I would make a horrible scientific researcher: I do not recall the precise steps I took nor the order thereof. I do know that it involved some sanding, clipping, staple narrowing, and so forth.
It’s not balanced in the chanter yet (flat notes, as you’ll hear), but I have a reasonably good Cnat and something I think I can bring into balance tomorrow with not too much major excavations of cane (both C# and Cnat played) - the back D is taped to flatten it:
http://www.loweradirondack.net/mp3/reed_in_progress.mp3
Bottom D gurgles unless I let off pressure more than I’d like (I played that at the end to illustrate).
Thank you again for your help. I think this one need not be thrown out. ![]()
Dave Jones
First suggestioj - open the bridle a bit. See what that does to both the stability of that bottom D, and to the overall tuning in the chanter. Little steps here and I mean LITTLE! Don’t sand anymore, don’t cut anymore, and don’t scrape anymore. No more tinkering with the staple, no more adjustments of any sort till you’ve had a chance to play this one in a bit.
A few notes.
Tone - sounds good, though always tough to tell for certain on computer mics and speakers. But nothing that sound horribly out of place in that regard.
Tuning - too early to tell. You’ve got to give your new creation some time to breathe. Don’t expect it to play perfectly in tune and quietly and easily right off the mark…give it time - usually a month or two is best if you can make it that long. ![]()
Fingering - spend some time working out some different fingering patterns. You may have one reed that likes a Cnat played one way, and a different reed (in the same chanter mind you) that like it another. This is the joy of piping.
Sounds like you’re coming on quite well however, and my best wishes to you for diving in and working out your reed. I’ve always mantained that one of the best ways to udnerstand what they can do, can’t do and simply WON’T do is to dive in head first and make a bunch yourself. ![]()
Cheers! And do keep us posted!
Bri~
All the dorking with your reed has probably compromised it for no reason. Try putting a rush into the staple, a fat guitar string, maybe even doubled over. Childress reeds themselves are very predictable and stable in playing an F# vented Cnat in great tune–wide bore concert D chanters anyway. But I’ve run into the same problem you seem to describe even using Bruce’s own staples making my own, with an unstable Cnat using only the F# vent. An F# with G open vent does produce a good Cnat in those few aberrant reeds I’ve made. This latter is the most common, if not entirely standard fingering for narrow bore chanters you should note however.
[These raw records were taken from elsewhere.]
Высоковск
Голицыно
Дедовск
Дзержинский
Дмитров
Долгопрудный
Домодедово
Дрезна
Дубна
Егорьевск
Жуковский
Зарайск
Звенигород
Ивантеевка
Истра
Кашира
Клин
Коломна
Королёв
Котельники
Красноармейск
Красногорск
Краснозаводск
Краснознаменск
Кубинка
I don’t buy your GHB-based strict fingering argument except that essentially all wide bore D’s use the F# only vent, yours do as well, and there’s no point settling for a reed that won’t finger a Cnat properly in a chanter that should play it easily with standard fingering. Apart from that, go back to Highland pipes if you can’t get your head around cheating fingering schemes nonstop all during play for effect and intonation on the fly. That’s basically the way you play UP.
In any case, try the rush trick, see if Cnat plays true and stably, I don’t know exactly why it works but it has worked several times incredibly well. What you’ve got is an internal head or staple problem, volume, length, width etc, a dimensional problem, almost certainly. Something not quite right there internally, not externally. If anything you do externally helps it, it’s probably at the expense of fouling up other performance characteristics.

Royce … er … Donald, that’s a nice looking chanter. What’s the top right key for, high D?
djm
Looks like it might be a Bb key.
Opening beer bottles. I have several sturdy keys as you can well see designed for fitting several sizes of bottles.